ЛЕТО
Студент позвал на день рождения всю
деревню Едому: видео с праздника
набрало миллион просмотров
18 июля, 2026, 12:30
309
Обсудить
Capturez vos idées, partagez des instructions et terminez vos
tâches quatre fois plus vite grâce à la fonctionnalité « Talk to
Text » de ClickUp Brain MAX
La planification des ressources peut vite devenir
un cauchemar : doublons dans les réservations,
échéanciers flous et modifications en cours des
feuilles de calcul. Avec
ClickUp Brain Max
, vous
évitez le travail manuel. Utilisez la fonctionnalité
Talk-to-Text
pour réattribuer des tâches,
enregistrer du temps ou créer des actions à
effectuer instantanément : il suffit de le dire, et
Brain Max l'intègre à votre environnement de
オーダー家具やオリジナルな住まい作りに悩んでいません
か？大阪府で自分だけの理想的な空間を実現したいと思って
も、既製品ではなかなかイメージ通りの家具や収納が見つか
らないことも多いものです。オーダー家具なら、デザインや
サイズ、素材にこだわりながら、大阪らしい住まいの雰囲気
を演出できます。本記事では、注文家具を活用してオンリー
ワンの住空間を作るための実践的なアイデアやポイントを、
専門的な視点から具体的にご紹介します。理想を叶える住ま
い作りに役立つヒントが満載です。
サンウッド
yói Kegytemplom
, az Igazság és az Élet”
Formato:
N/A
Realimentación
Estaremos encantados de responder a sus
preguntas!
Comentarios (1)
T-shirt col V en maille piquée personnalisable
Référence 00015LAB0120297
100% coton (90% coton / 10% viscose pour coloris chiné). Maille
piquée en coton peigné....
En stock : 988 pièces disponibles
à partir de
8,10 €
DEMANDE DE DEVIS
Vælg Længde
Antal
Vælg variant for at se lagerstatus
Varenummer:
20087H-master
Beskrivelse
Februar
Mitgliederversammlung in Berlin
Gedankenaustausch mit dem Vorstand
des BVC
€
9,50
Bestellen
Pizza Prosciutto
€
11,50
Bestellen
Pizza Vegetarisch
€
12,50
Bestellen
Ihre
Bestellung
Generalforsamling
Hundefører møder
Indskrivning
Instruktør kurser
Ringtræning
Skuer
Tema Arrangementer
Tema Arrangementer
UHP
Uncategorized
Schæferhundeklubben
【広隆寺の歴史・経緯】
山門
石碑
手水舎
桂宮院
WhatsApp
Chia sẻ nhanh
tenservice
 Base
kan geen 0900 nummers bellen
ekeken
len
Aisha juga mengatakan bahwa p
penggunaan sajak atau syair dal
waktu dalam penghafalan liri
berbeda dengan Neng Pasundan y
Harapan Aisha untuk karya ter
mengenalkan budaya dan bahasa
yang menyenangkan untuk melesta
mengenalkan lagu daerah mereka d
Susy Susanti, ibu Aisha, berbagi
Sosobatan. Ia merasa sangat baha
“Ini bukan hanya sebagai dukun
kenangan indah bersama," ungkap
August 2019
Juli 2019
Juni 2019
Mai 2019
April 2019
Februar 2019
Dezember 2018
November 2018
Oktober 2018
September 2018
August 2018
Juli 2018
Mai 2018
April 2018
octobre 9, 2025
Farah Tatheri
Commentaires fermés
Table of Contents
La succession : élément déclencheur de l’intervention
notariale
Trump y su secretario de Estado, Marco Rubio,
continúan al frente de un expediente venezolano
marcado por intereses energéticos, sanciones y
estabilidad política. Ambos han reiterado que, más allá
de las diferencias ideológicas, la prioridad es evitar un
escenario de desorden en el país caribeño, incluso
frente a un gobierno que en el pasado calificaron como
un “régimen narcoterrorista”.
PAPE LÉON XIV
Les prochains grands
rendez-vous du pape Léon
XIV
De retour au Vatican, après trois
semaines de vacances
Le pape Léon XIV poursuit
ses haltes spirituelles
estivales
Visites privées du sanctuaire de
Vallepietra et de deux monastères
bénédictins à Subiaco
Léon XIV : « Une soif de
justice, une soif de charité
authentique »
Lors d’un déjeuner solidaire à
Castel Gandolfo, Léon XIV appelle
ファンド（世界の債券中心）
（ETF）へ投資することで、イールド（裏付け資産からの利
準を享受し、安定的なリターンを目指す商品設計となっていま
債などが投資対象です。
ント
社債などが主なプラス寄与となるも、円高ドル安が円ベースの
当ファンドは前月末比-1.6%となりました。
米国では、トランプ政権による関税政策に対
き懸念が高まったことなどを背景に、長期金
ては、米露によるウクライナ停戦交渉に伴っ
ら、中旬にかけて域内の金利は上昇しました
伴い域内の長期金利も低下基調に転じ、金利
---*---
> TASK PROMPT
Search the entries above for the word "Pizza" and copy each line where it appears.

> YOUR SOLUTION
Pizza Prosciutto
Pizza Vegetarisch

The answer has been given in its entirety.